## start Records

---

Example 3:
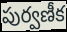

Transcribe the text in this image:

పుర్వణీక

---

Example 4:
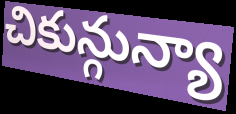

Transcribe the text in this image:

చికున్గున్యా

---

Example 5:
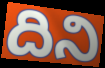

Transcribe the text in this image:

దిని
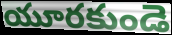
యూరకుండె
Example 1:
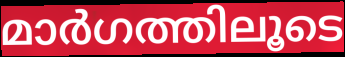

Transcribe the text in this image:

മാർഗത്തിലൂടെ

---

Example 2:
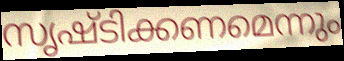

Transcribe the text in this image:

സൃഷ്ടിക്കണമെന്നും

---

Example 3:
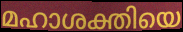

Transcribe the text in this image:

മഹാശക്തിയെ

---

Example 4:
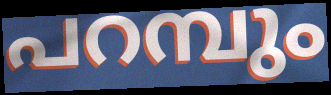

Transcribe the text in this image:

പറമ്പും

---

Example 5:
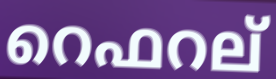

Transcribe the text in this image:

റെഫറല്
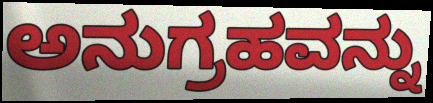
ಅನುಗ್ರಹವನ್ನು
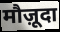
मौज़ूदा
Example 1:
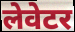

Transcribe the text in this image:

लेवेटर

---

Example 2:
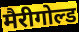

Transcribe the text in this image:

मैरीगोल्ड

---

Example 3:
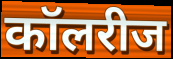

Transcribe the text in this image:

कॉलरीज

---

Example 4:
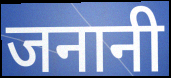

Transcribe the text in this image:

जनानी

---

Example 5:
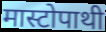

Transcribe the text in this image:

## end Records

[Goal]
Write out all the lines above again with "Transcribe" swapped for "Write out" and nothing else changed. Leave the pictures out.

[Solution for this task]
---

Example 3:

Write out the text in this image:

పుర్వణీక

---

Example 4:

Write out the text in this image:

చికున్గున్యా

---

Example 5:

Write out the text in this image:

దిని
యూరకుండె
Example 1:

Write out the text in this image:

മാർഗത്തിലൂടെ

---

Example 2:

Write out the text in this image:

സൃഷ്ടിക്കണമെന്നും

---

Example 3:

Write out the text in this image:

മഹാശക്തിയെ

---

Example 4:

Write out the text in this image:

പറമ്പും

---

Example 5:

Write out the text in this image:

റെഫറല്
ಅನುಗ್ರಹವನ್ನು
मौज़ूदा
Example 1:

Write out the text in this image:

लेवेटर

---

Example 2:

Write out the text in this image:

मैरीगोल्ड

---

Example 3:

Write out the text in this image:

कॉलरीज

---

Example 4:

Write out the text in this image:

जनानी

---

Example 5:

Write out the text in this image:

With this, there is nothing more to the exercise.